+++ Trecho extraído
“Foi assim que cheguei à tese do comunismo de decrescimento”, diz
filósofo japonês
Kohei Saito, filósofo marxista japonês que se
voltou para a ecologia motivado pela catástrofe de Fukushima, ganhou grande notoriedade
internacional com o seu trabalho sobre o comunismo de decrescimento. Nesta
entrevista ao Green European Journal, Saito explica o que
o socialismo e o ambientalismo podem aprender um com o
outro e o motivo pelo qual o Japão, economicamente estagnado e devastado
por uma pandemia, acabou sendo um território fértil para as ideias decrescentistas.
O Capital no Antropoceno, publicado no Japão em
2020, alcançou um sucesso sem precedentes. A previsão é que Slow Down:
The Degrowth Manifesto seja publicado em inglês, em inícios de 2024.
<<<< Eis a entrevista.
·
Como passou a se interessar por Marx e depois pelo comunismo de
decrescimento?
Descobri as obras de Marx e Engels aos 18 anos, quando comecei meus estudos na Universidade de
Tóquio, em grupos de estudantes que lutavam para proteger os trabalhadores
jovens. Inicialmente, fiquei mais interessado na exploração da classe
trabalhadora e depois cada vez mais pela desigualdade em geral,
depois que a crise de 2008 agravou a situação
no Japão. Marx havia alertado justamente a respeito destes
problemas, que só ganhariam mais importância no futuro. Então, decidi me mudar
para a Alemanha para continuar estudando Marx.
++++++
» **Ordem de serviço A**
Segundo o trecho extraído, com que idade Kohei Saito descobriu as obras de Marx e Engels?
» **Ordem de serviço B**
Reproduza, do trecho extraído, a parte que se inicia com as palavras que contêm "Descobri as obras" e se encerra com "continuar estudando Marx.".
+++ Informações registradas
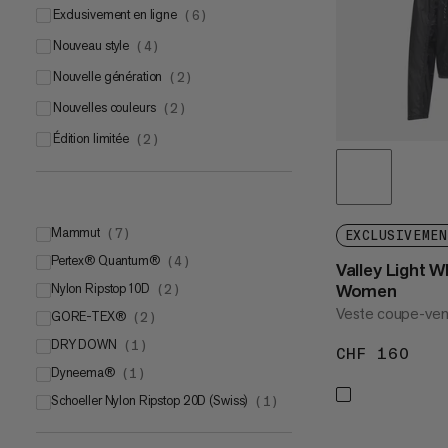
Exclusivement en ligne
(
6
)
Nouveau style
(
4
)
Nouvelle génération
(
2
)
Nouvelles couleurs
(
2
)
Édition limitée
(
2
)
Mammut
(
7
)
EXCLUSIVEMEN
Pertex® Quantum®
Mammut DRY Active
(
4
)
(
5
)
Valley Light 
Women
Nylon Ripstop 10D
Mammut DRY Tour
(
2
)
(
2
)
Veste coupe-ven
GORE-TEX®
(
2
)
DRY DOWN
GORE-TEX® Infinium
(
1
)
(
1
)
CHF 160
CHF
Dyneema®
GORE-TEX® PRO with ePE membrane
(
1
)
(
1
)
Schoeller Nylon Ripstop 20D (Swiss)
(
1
)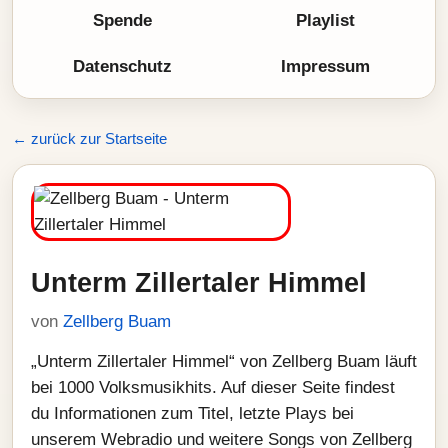
Spende
Playlist
Datenschutz
Impressum
← zurück zur Startseite
Unterm Zillertaler Himmel
von
Zellberg Buam
„Unterm Zillertaler Himmel“ von Zellberg Buam läuft
bei 1000 Volksmusikhits. Auf dieser Seite findest
du Informationen zum Titel, letzte Plays bei
unserem Webradio und weitere Songs von Zellberg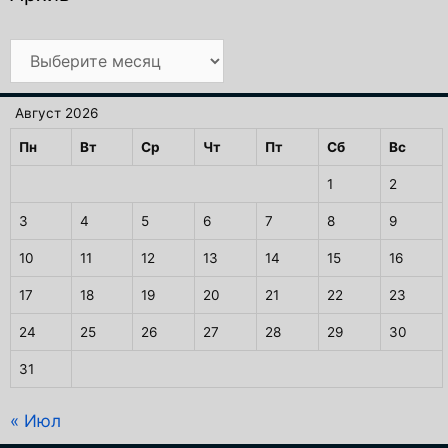
Архив
Август 2026
Пн
Вт
Ср
Чт
Пт
Сб
Вс
1
2
3
4
5
6
7
8
9
10
11
12
13
14
15
16
17
18
19
20
21
22
23
24
25
26
27
28
29
30
31
« Июл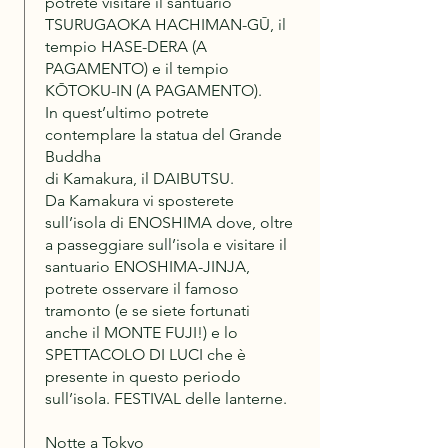
potrete visitare il santuario
TSURUGAOKA HACHIMAN-GŪ, il
tempio HASE-DERA (A
PAGAMENTO) e il tempio
KŌTOKU-IN (A PAGAMENTO).
In quest’ultimo potrete
contemplare la statua del Grande
Buddha
di Kamakura, il DAIBUTSU.
Da Kamakura vi sposterete
sull’isola di ENOSHIMA dove, oltre
a passeggiare sull’isola e visitare il
santuario ENOSHIMA-JINJA,
potrete osservare il famoso
tramonto (e se siete fortunati
anche il MONTE FUJI!) e lo
SPETTACOLO DI LUCI che è
presente in questo periodo
sull’isola. FESTIVAL delle lanterne.
Notte a Tokyo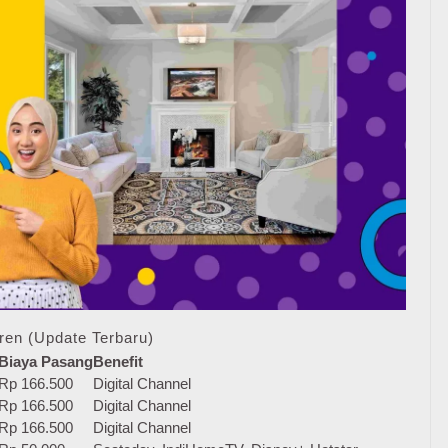
ren (Update Terbaru)
Biaya Pasang
Benefit
Rp 166.500
Digital Channel
Rp 166.500
Digital Channel
Rp 166.500
Digital Channel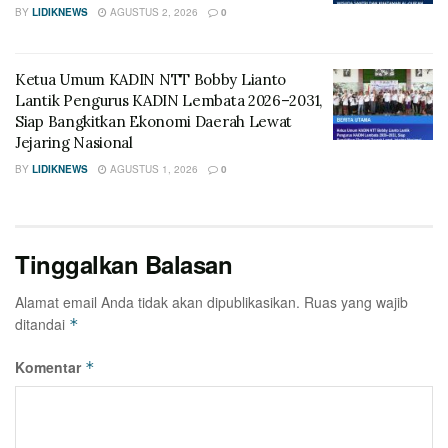
BY
LIDIKNEWS
AGUSTUS 2, 2026
0
Ketua Umum KADIN NTT Bobby Lianto
Lantik Pengurus KADIN Lembata 2026–2031,
Siap Bangkitkan Ekonomi Daerah Lewat
Jejaring Nasional
BY
LIDIKNEWS
AGUSTUS 1, 2026
0
Tinggalkan Balasan
Alamat email Anda tidak akan dipublikasikan.
Ruas yang wajib
ditandai
*
Komentar
*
++++++
» **Campo de resposta A**
Aos 18 anos.

» **Campo de resposta B**
Descobri as obras de Marx e Engels aos 18 anos, quando comecei meus estudos na Universidade de
Tóquio, em grupos de estudantes que lutavam para proteger os trabalhadores
jovens. Inicialmente, fiquei mais interessado na exploração da classe
trabalhadora e depois cada vez mais pela desigualdade em geral,
depois que a crise de 2008 agravou a situação
no Japão. Marx havia alertado justamente a respeito destes
problemas, que só ganhariam mais importância no futuro. Então, decidi me mudar
para a Alemanha para continuar estudando Marx.